Counselling for family Issues and relationships in Brighton

Relationship issues can affect personal and work life.

  • Partner and ex-partner relationship problems
  • Family Relationship problems
  • Work relationship problems

Partner and ex-partner relationship problems

Over the past 30 years I have worked with men and women who have experienced often extreme difficulties in intimate sexual relationships, including working with victims and perpetrators of domestic abuse.

My work with most counselling clients may have been less dramatic in some ways, and the focus of the work has been to explore the seemingly more subtle experience of being in a relationship that you feel is not working or does not feel right. Part of that work will be to explore the nature of your current difficulties, and what are likely to be recurrent patterns that arise.  It will be important to explore and have a felt sense of how you experience intimacy and feel with a partner, and what expectations that you have. Alternatively, you may want to use counselling to face the difficulties, both emotionally and practically, of the impact of a relationship that is now over. 

I work with individuals rather than couples in this work. The focus is likely to be your experience of the day-to-day difficulties with emotional communication and learning different ways to express underlying feelings, whether big or small, in a safe way to bring about change.

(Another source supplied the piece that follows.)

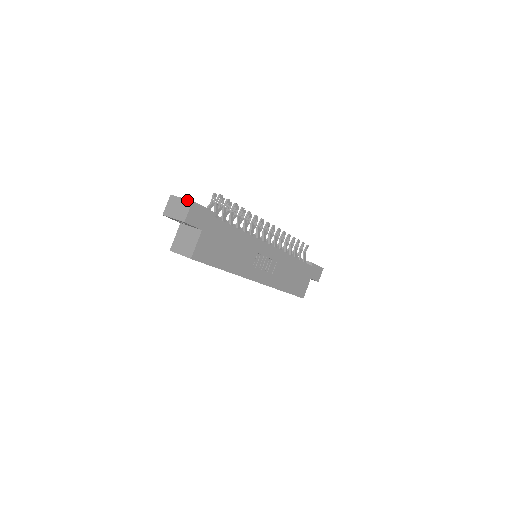
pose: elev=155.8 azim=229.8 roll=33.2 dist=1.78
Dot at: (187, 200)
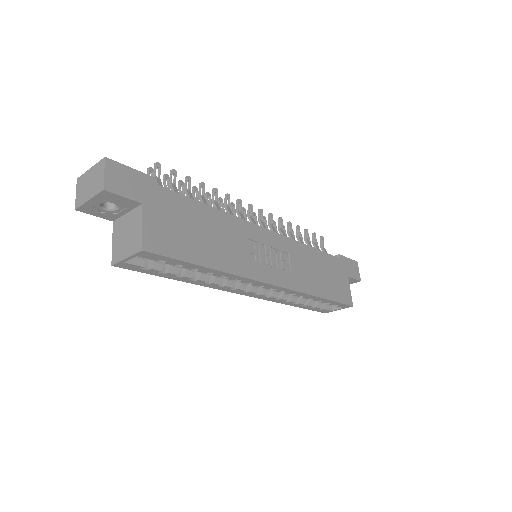
Dot at: (98, 163)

Family Relationship problems

My experience in the work that I have undertaken with clients is to find the balance between your needs and the expectations of your family. This can present in issues around attachment and separation, negotiating boundaries and managing expectations, both you of them and them of you. Those difficulties can arise in all manner of family constellations:

  • Parent
  • Step-parent
  • Parent's partner
  • Siblings
  • In-laws

What is likely to prove important will be the thoughts, feelings and behaviour that reoccur and lead to arguments that remain unresolved. Finding a way to express strongly held thoughts and feelings and be heard, both in the counselling room with me and in your other relationships, will be crucial to how things may be able to be changed.

Work Relationship Problems

Difficulties can arise in a range of ways and with a range of people: colleagues, supervisors and manager. 

My experience is that people can feel disrespected, criticised and bullied without knowing how to respond. Identifying the core issues that arise will be crucial to plan a way of responding in the work place. You may notice a recurring relationship theme in these difficulties. It will be important to use the time we have together during your counselling to identify what you want to say or express, and to support you and help increase the level of your confidence in dealing with the consequences of the decisions you make.